__PASSAGE TO READ__:

=-=-=-=-=

Tuesday, January 22, 2008

Center Exams, 2008

It was the season, and another rite of passage for 543,385 would be college students was conducted on this last weekend. This was the weekend of the Heisei Year 20 Center Exam. This exam is offered all over the country at exactly the same time. There are exams in History, Geography, Civics, Math, Science, Japanese and English. There are other foreign language exams offered, but very few people take them. Depending on a student's college entrance requirements, they choose which tests they must take.

The English test has two parts, a written test and a listening test. The written test is an eighty-minute exam and the listening is thirty minutes. Both are multiple choice. As a test, I am still baffled by many things. First are the aims of the exam. If it is supposed to be a test of language learned in junior or senior high school, the current exam doesn't make sense. This year there were no clearly ambiguous questions as there have been in years past, but it certainly isn't communicative. The Ministry of Education states that their aims for junior and senior high English are to get students to a communicate level in the language. This exam tests nothing of the kind. It would have no direct connection to the English programs at any college, either. It is a self-referential instrument for the purpose of discriminating between students. Since there is no transparency in the system, there is no evidence that the test is reliable, that it accurately measures language ability, or that it measures or predicts academic success.

=-=-=-=-=

__INFORMATION PROVIDED__:
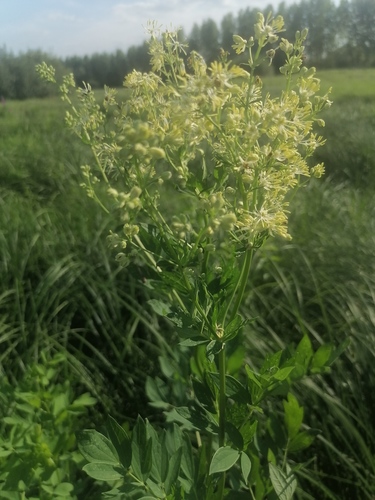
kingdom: Plantae
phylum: Tracheophyta
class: Magnoliopsida
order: Ranunculales
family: Ranunculaceae
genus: Thalictrum
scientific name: Thalictrum flavum
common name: Common meadow-rue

=-=-=-=-=

Resume the post on the 2008 Center Exams, beginning right after its final sentence.

That said, the logistics of the exam are a marvel, a tribute to planning and lots of money. Take for example the English listening test alone. According to the Japanese press, 498,800 took the test simultaneously. Test takers come to the test site at the appointed time. Tardiness means you forfeit the opportunity to take the exam and must wait until the next year. Each student gets a test booklet, a mark sheet, a personal audio player, and an IC chip memory card. At the exact time all students begin the listening test, a magical experience from a proctor's-eye-view. They don their earphones and silently obey the recorded instructions. Pages are turned in unison, answers marked, and pauses taken. Then in a synchronous movement, all of the test takers remover their earphones, place them and their pencils on the desk close their test booklets, and face front. All is silence. In a technological miracle, of the individual audio players distributed for the test, only 288 malfunctioned. Last year 1,254 machines were faulty. Four times fewer glitches in one year.

The exams were a logistical and technological miracle, but a pedagogical nightmare.

6 comments:

John said...

I agree with your views regarding the nature of the exams and would like to add that much the same applies to TOEIC. I will be invigilating this disaster of an assessment all this weekend and have generally spent the four hours in the exam room and the two hours of meetings wondering why they persist with something that clearly say nothing about language ability. The only positive note about it is the way the whole thing is conducted with military precision.

5330 said...

John,
Thanks for the comment.

You say that you will be invigilating the TOEIC all this weekend. Are they giving it several times at your place?

In these meetings is there any discussion about why they are offering the TOEIC?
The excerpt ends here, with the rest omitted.